In Burkina Faso, political turmoil, escalating insecurity and a looming pandemic challenge the population's trust in the state. The article contributes to the debates about state–citizen relationships in fragile countries by connecting local health-seeking practices with the global trends of datafication and a strong focus on the fight against malaria in this part of Africa.

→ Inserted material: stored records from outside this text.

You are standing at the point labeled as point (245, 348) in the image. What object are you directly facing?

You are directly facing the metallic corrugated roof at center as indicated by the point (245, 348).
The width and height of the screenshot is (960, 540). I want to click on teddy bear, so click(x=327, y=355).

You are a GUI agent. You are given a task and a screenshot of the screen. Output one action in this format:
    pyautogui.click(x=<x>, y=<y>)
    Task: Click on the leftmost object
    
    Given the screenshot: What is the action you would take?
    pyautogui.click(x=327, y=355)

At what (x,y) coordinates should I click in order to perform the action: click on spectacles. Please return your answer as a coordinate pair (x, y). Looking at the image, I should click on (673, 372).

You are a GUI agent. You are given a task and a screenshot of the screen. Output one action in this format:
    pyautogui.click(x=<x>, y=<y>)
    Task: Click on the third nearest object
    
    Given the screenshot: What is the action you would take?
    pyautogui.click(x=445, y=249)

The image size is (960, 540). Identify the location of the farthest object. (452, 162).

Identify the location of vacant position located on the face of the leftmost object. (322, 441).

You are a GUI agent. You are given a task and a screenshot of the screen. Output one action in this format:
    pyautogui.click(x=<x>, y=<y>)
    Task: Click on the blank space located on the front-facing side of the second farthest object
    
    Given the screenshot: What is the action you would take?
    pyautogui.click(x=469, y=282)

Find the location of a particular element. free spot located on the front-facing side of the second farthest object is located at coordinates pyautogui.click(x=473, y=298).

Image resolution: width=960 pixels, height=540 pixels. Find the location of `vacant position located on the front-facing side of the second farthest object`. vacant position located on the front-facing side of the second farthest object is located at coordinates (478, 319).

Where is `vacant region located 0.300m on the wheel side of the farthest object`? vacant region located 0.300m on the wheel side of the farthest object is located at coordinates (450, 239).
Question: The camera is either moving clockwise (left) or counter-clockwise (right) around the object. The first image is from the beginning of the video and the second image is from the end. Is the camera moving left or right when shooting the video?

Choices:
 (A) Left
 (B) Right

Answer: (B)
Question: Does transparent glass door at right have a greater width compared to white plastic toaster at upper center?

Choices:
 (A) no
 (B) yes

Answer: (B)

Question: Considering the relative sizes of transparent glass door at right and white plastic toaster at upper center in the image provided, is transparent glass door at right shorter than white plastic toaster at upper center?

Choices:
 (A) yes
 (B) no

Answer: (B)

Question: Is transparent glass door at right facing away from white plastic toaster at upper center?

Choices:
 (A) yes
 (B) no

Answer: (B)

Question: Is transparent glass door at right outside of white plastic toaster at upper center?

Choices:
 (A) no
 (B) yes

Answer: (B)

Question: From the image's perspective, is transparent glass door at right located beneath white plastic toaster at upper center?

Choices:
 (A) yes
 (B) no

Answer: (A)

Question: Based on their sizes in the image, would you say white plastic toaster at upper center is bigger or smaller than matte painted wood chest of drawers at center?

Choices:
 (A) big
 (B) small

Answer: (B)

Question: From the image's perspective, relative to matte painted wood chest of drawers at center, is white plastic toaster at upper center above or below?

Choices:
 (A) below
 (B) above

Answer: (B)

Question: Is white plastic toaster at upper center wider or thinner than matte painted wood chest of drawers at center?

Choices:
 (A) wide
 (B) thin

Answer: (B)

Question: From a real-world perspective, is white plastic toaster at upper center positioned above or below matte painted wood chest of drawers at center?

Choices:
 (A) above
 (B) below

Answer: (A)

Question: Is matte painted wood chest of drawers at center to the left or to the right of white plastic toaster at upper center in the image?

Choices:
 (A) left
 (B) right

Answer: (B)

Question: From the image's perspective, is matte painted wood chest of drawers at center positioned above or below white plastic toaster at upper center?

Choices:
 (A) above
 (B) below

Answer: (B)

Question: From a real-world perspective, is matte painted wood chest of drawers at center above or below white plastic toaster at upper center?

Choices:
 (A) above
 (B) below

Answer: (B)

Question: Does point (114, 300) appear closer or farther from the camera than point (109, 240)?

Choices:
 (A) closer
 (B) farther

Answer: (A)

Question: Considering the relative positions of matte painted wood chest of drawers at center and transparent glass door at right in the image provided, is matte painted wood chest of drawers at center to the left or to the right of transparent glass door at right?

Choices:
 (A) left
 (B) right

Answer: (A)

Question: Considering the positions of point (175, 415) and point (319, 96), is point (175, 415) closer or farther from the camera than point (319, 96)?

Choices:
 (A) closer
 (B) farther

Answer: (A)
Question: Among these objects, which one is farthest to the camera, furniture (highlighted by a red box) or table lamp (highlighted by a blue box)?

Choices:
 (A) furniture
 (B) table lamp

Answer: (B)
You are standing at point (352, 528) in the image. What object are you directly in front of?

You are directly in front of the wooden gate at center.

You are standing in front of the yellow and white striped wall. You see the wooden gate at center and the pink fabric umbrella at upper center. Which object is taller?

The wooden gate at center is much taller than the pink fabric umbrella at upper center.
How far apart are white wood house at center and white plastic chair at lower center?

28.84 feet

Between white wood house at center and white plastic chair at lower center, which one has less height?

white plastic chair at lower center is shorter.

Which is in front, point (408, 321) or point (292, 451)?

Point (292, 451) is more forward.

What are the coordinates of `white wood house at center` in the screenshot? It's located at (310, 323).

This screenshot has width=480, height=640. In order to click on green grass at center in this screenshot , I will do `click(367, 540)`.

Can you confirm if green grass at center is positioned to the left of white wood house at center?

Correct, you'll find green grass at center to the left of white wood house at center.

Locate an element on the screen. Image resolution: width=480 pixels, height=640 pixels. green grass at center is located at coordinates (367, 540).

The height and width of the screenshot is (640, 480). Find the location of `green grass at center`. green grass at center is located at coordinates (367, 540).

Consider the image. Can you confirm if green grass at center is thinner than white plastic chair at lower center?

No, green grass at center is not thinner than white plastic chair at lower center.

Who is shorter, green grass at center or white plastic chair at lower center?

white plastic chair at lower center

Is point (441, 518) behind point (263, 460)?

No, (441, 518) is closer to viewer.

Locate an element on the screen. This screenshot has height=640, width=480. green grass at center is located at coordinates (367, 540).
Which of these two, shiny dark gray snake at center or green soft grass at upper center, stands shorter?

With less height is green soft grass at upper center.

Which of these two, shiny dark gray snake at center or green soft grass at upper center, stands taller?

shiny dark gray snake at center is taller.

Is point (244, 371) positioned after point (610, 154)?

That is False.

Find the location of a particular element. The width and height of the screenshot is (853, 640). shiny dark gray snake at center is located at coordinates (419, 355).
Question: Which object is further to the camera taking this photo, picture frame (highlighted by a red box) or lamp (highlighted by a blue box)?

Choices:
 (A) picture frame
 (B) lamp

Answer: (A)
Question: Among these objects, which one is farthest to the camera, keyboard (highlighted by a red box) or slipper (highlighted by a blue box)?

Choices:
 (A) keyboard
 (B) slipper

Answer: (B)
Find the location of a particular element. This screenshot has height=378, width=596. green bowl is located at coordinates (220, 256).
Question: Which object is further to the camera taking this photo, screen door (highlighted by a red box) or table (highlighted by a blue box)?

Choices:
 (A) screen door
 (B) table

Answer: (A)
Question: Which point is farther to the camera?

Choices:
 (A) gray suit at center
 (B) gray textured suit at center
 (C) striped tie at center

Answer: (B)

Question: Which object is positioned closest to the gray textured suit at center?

Drawing on long-term research engagement in Burkina Faso, the author examines the health-seeking practices of rural citizens and look into diagnostic routines and reporting in two rural dispensaries. Helle Samuelsen shows how the routinization of diagnostic procedures combined with a strong national and global political focus on the fight against malaria create what she terms a ‘supply–demand nexus’ in which rural citizens selectively ask for the health services that they know the system can supply.
The article argues that the routinized diagnostic practices that mainly focus on malaria serve as a ‘technology of invisibility’ by not capturing other important diseases among the rural population. Finally, it asks whether the limited healthcare services in the current context of political insecurity, instability and a global pandemic spur a process of further fragilization of the social contract between rural citizens and the state.